Recently, the Occupational Safety and Health Administration (OSHA) has started suing companies who fire employees on the basis of safety rules, after the employees reported an on-the-job injury. But in most cases, it turned out that employees who were terminated for safety violations weren’t fired for unsafe behavior that led to an injury, but for unsafe behavior after they already reported the injury.
So what does that mean? It means that OSHA found out that these companies were not doing enough to enforce safety standards until they found out about an injury, and then fired employees for violations they noticed while they were investigating the injury.
The point, then, is that whether you run a staffing agency or a company that makes use of a staffing franchise, such as AtWork Group, it’s very important to put a discipline program in place for your workers.
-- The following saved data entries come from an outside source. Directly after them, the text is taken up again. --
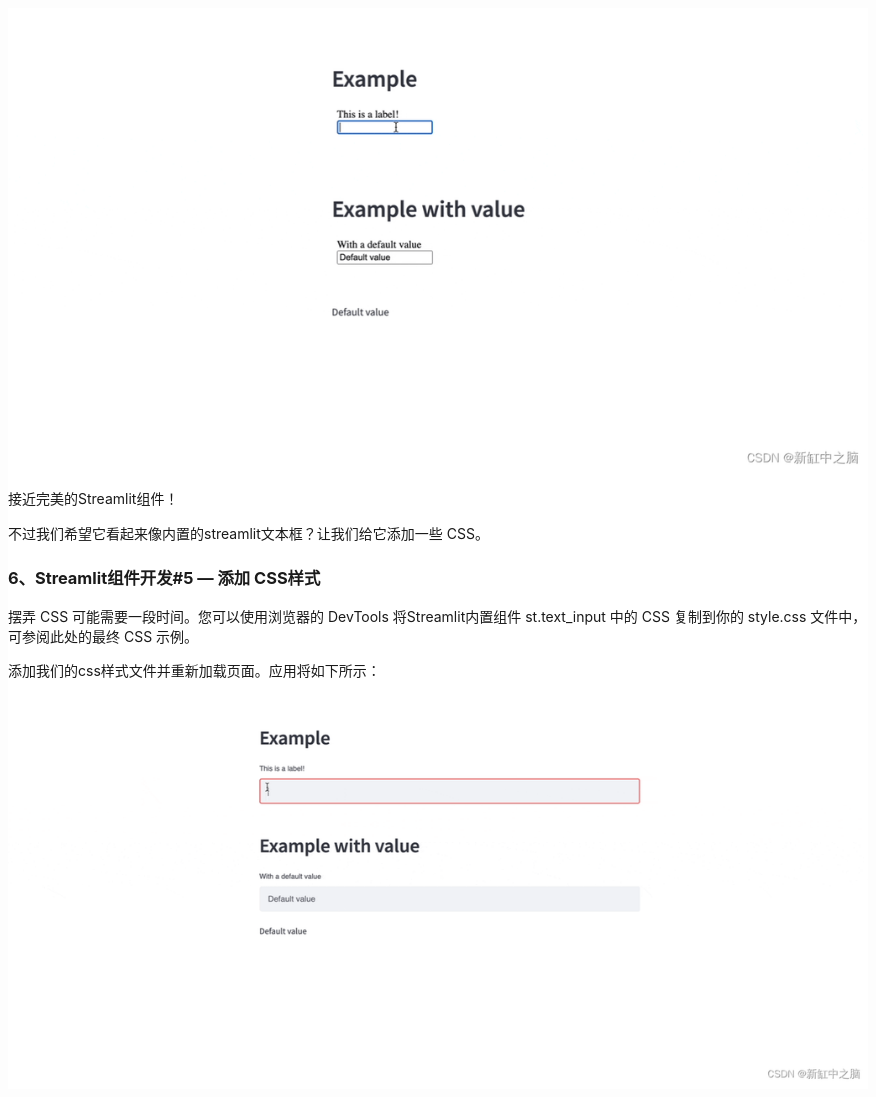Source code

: ![alt text](assets/study/image-2.png)

接近完美的Streamlit组件！

不过我们希望它看起来像内置的streamlit文本框？让我们给它添加一些 CSS。

### 6、Streamlit组件开发#5 — 添加 CSS样式

摆弄 CSS 可能需要一段时间。您可以使用浏览器的 DevTools 将Streamlit内置组件 st.text_input 中的 CSS 复制到你的 style.css 文件中，可参阅此处的最终 CSS 示例。

添加我们的css样式文件并重新加载页面。应用将如下所示：

![alt text](assets/study/image-3.png)
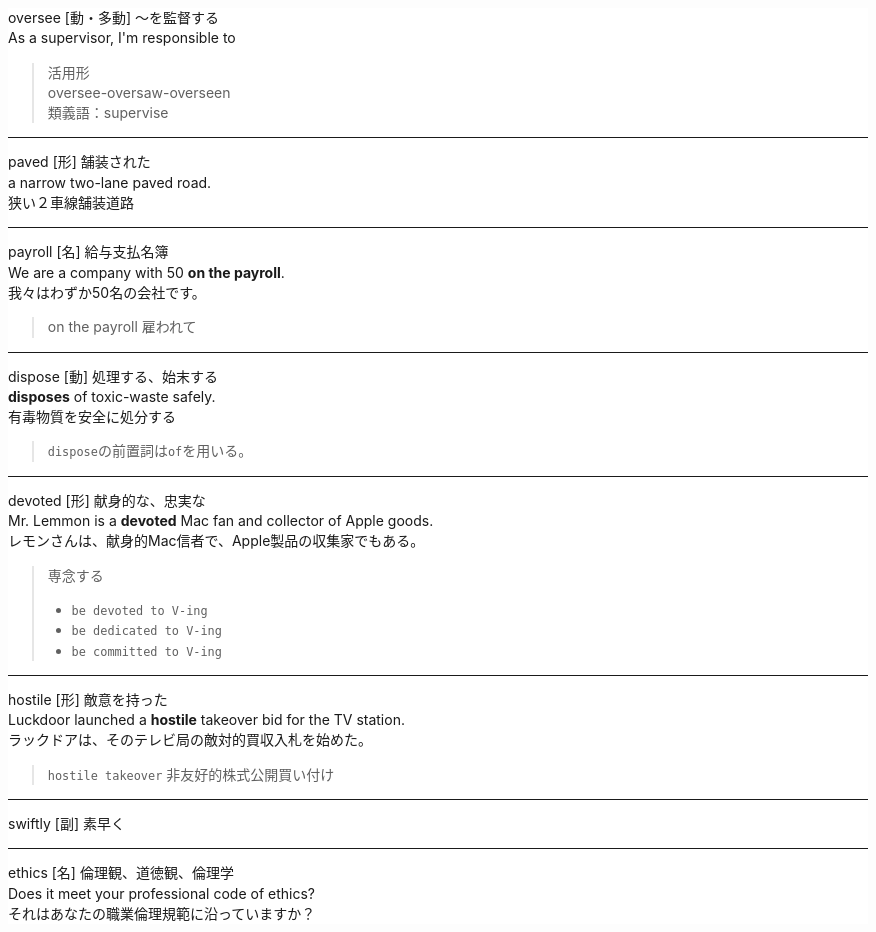 
oversee [動・多動] 〜を監督する  
As a supervisor, I'm responsible to 

> 活用形  
> oversee-oversaw-overseen  
> 類義語：supervise

---

paved [形] 舗装された  
a narrow two-lane paved road.  
狭い２車線舗装道路

---

payroll [名] 給与支払名簿  
We are a company with 50 **on the payroll**.  
我々はわずか50名の会社です。

> on the payroll 雇われて

---

dispose [動] 処理する、始末する  
**disposes** of toxic-waste safely.  
有毒物質を安全に処分する

> `dispose`の前置詞は`of`を用いる。

---

devoted [形] 献身的な、忠実な  
Mr. Lemmon is a **devoted** Mac fan and collector of Apple goods.  
レモンさんは、献身的Mac信者で、Apple製品の収集家でもある。

> 専念する
>
> - `be devoted to V-ing`
> - `be dedicated to V-ing`
> - `be committed to V-ing`

---

hostile [形] 敵意を持った  
Luckdoor launched a **hostile** takeover bid for the TV station.  
ラックドアは、そのテレビ局の敵対的買収入札を始めた。

> `hostile takeover` 非友好的株式公開買い付け

---

swiftly [副] 素早く

---

ethics [名] 倫理観、道徳観、倫理学  
Does it meet your professional code of ethics?  
それはあなたの職業倫理規範に沿っていますか？
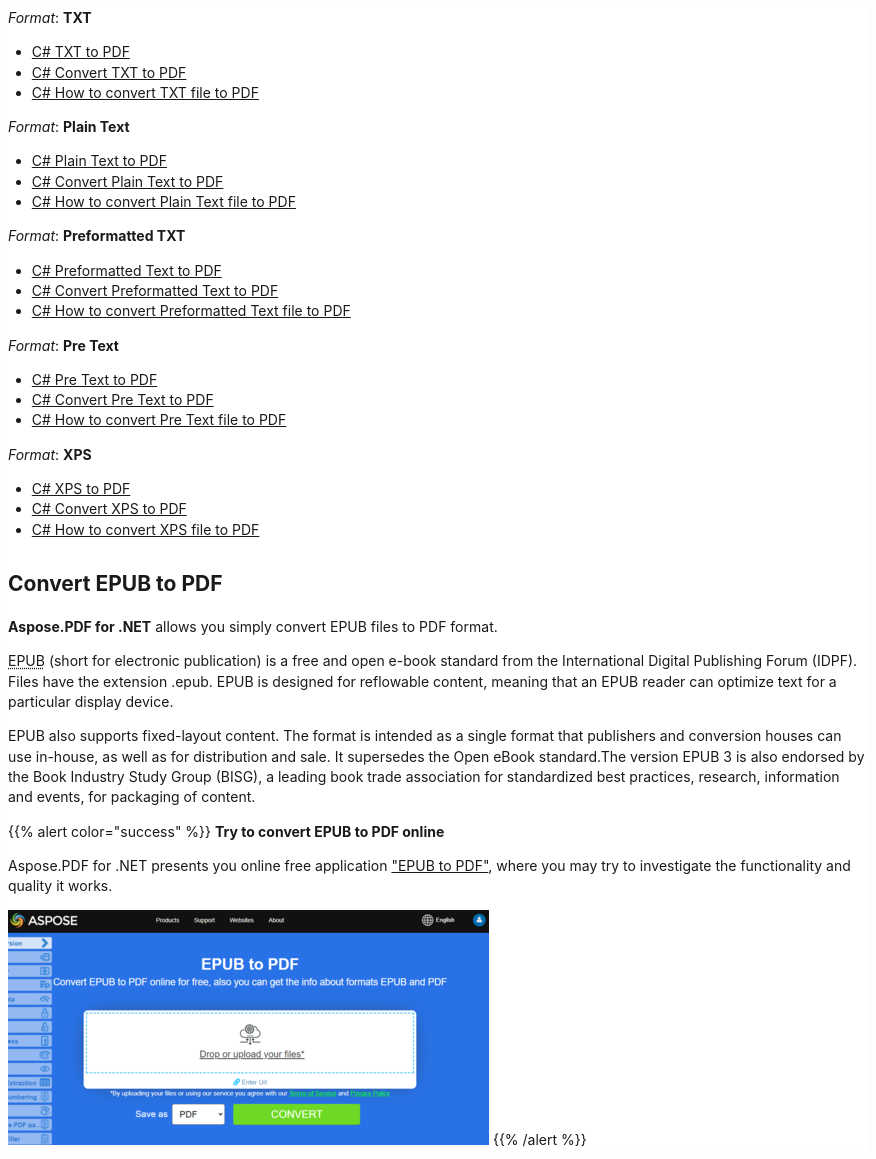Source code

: _Format_: **TXT**
- [C# TXT to PDF](#csharp-convert-txt-to-pdf)
- [C# Convert TXT to PDF](#csharp-convert-txt-to-pdf)
- [C# How to convert TXT file to PDF](#csharp-convert-txt-to-pdf)

_Format_: **Plain Text**
- [C# Plain Text to PDF](#csharp-convert-plain-text-to-pdf)
- [C# Convert Plain Text to PDF](#csharp-convert-plain-text-to-pdf)
- [C# How to convert Plain Text file to PDF](#csharp-convert-plain-text-to-pdf)

_Format_: **Preformatted TXT**
- [C# Preformatted Text to PDF](#csharp-convert-pre-formatted-txt-to-pdf)
- [C# Convert Preformatted Text to PDF](#csharp-convert-pre-formatted-txt-to-pdf)
- [C# How to convert Preformatted Text file to PDF](#csharp-convert-pre-formatted-txt-to-pdf)

_Format_: **Pre Text**
- [C# Pre Text to PDF](#csharp-convert-pre-text-to-pdf)
- [C# Convert Pre Text to PDF](#csharp-convert-pre-text-to-pdf)
- [C# How to convert Pre Text file to PDF](#csharp-convert-pre-text-to-pdf)

_Format_: **XPS**
- [C# XPS to PDF](#csharp-convert-xps-to-pdf)
- [C# Convert XPS to PDF](#csharp-convert-xps-to-pdf)
- [C# How to convert XPS file to PDF](#csharp-convert-xps-to-pdf)

## Convert EPUB to PDF

**Aspose.PDF for .NET** allows you simply convert EPUB files to PDF format.

<abbr title="electronic publication">EPUB</abbr> (short for electronic publication) is a free and open e-book standard from the International Digital Publishing Forum (IDPF). Files have the extension .epub. EPUB is designed for reflowable content, meaning that an EPUB reader can optimize text for a particular display device.

EPUB also supports fixed-layout content. The format is intended as a single format that publishers and conversion houses can use in-house, as well as for distribution and sale. It supersedes the Open eBook standard.The version EPUB 3 is also endorsed by the Book Industry Study Group (BISG), a leading book trade association for standardized best practices, research, information and events, for packaging of content.

{{% alert color="success" %}}
**Try to convert EPUB to PDF online**

Aspose.PDF for .NET presents you online free application ["EPUB to PDF"](https://products.aspose.app/pdf/conversion/epub-to-pdf), where you may try to investigate the functionality and quality it works.

[![Aspose.PDF Convertion EPUB to PDF with Free App](epub.png)](https://products.aspose.app/pdf/conversion/epub-to-pdf)
{{% /alert %}}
A recent survey by Fisher and Phillips of large general contractors found that more than half of the companies with the best safety programs in the U.S. were not satisfied with how they disciplined employees for safety violations. Many also didn’t provide the proper 30-hour OSHA training to supervisors, didn’t formally include safety on performance reviews, or didn’t require supervisors to make regular observation of safety procedure. Combine that with the fact that many supervisors are afraid they will get their own bosses in trouble for reporting safety violations, and that company culture often dictates that discipline is only discussed when lawsuits and other problems present themselves, and you can see what a problem it really is.
So how can you put a safety program in place that employees will stick to? The key is consistent discipline, as outlined by “Safety Daily Advisor.” For it to work, first, workers need to understand the rules, as well as the penalties for violations. There should be several levels of discipline to account for the severity of the safety violation, first offenses, and inadvertent mistakes, especially if these do not cause injury. You could use verbal warnings, written warnings, and suspension, for example. Also, make sure you don’t discipline workers unfairly, perhaps for something for which other employees weren’t disciplined, or something out of their control, such as having outdated gear. However, discipline should be enforced, and training should be kept up to standard. That way, you can gauge who is continuing to violate the rules and who just needs more guidance. Finally, be sure you’re documenting every instance of discipline and site inspection, so you always have a guide for how to proceed in more serious situations.
It might seem like a lot of work to keep up constant enforcement of safety rules, but not only could it protect your workers, it could keep you from facing an OSHA lawsuit. So it’s definitely worthwhile to take these steps.